Bundan bir yıl önce günde 5 adet sandalyeyi 500tl’ye mal edip %20 kar ile 600 tl’ye satarken, şimdi minimum 1100 tl’ ye mal edebiliyorum. Ve bu sandalyeyi %20 kar ile 1320 tl’ye satmaya çalışıyorum. 5 sandalyeyi yeni fiyatlar ile en az 1100tl’ ye üretebiliyorsam; eski satış fiyatı olan 600tl üzerine %36 enflasyon farkını ekleyerek 816 tl’ ye nasıl satayım? Hergün çalışıp didinip 5 sandalye üreteceğim ve niye bunların satışından günlük bazda 284tl zarar edeceğim ki? Ticaret ilmine ve matematik bilimine aykırı bir durum bu. Vergi kazançtan ödenir yahu burda kar yok ki. Devlete bağış yapmam isteniyor sanırım da, bağış yapacak mecal de yok. Yoksa Allah devletimize zeval vermesin.
suçlu olan kİm
Biri bana TUİK’ e gore %36 yıılık enflasyon olduğu söylenen ülkemizde elektirik, doğal gaz ve petrol gibi, diğer tüm ürünlerin fiyatına yukarı yönlü etki eden tekel maddelerine fahiş zammı kimin yaptığını anlatsın. Bu zamları yapanları kim denetliyor, kim ceza kesiyor? Suçlu olan kim onu söylesin. Maliyet artışları altında ezilen halk ile uğraşmayın arkadaş. Ben de 1 tl’ nin 10 amerikan doları ettiğine inanmak istiyorum. Merkez bankası kuru düzenleyip “1tl artık 10 amerikan dolarına eşdeğerdir” diye açıklasa biz ve dünya buna inanacak mıyız? Bizim inanmamız ve zorlamamızla 1tl=10 amerikan doları olamıyorsa enflasyon da kim isterse istesin gerekleri yerine getirilemeden açıklanan rakamlarda olamaz.

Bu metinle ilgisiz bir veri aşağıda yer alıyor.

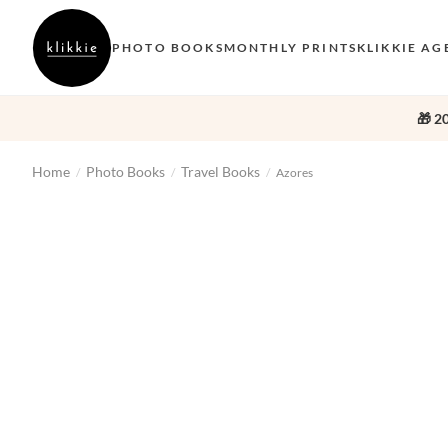
PHOTO BOOKS
MONTHLY PRINTS
KLIKKIE AG
🎁 2
Home
Photo Books
Travel Books
/
/
/
Azores
‹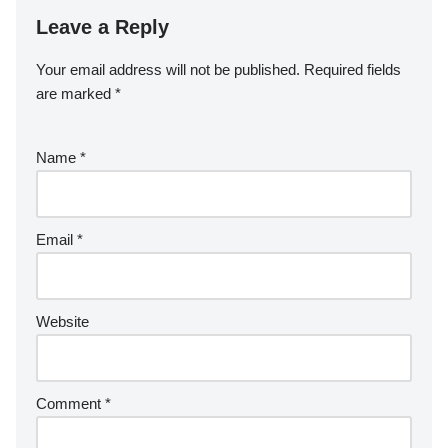
Leave a Reply
Your email address will not be published.
Required fields
are marked
*
Name
*
Email
*
Website
Comment
*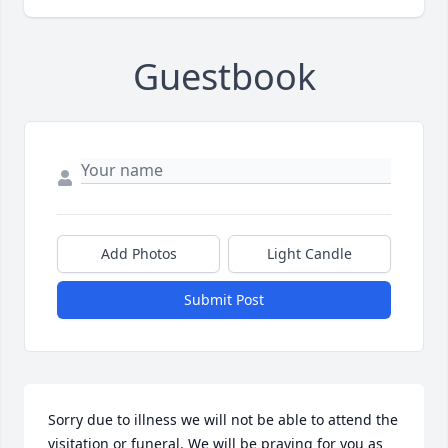
Guestbook
Add Photos
Light Candle
Submit Post
Sorry due to illness we will not be able to attend the 
visitation or funeral. We will be praying for you as 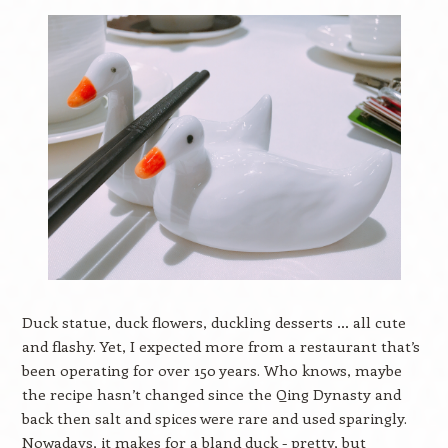
Duck statue, duck flowers, duckling desserts … all cute
and flashy. Yet, I expected more from a restaurant that’s
been operating for over 150 years. Who knows, maybe
the recipe hasn’t changed since the Qing Dynasty and
back then salt and spices were rare and used sparingly.
Nowadays, it makes for a bland duck - pretty, but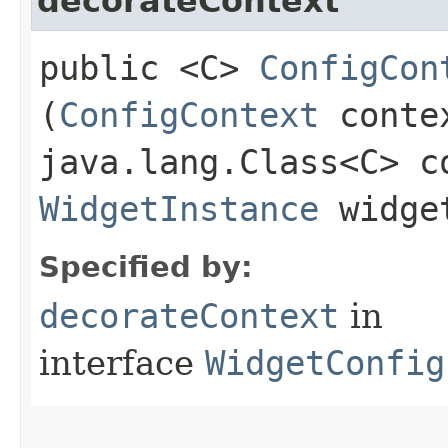
decorateContext
public <C>
ConfigCon
(
ConfigContext
conte
java.lang.Class<C> c
WidgetInstance
widget
Specified by:
decorateContext
in
interface
WidgetConfig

Demem o ki; dostlar, Maraşlılar, vatandaşlar, yurttaşlar, dinleyin ey hemşerilerim; para kazanmak yaşam hakkıdır, kimse zararına satış yapmak için ticaret yapamaz ve herhangi bir malı üretemez. Sizin anlattığınız değil karşınızdakinin ne anladığıdır iletişim gücünüz. Ben açıklanan enflasyon rakamlarına inanan kimse olduğunu sanmıyorum.
Sevgiyle kalın, cebimiz delik, cepken delik, havuz dolamıyor, yaşam zorlanıyor. Hepimize sabır diliyorum.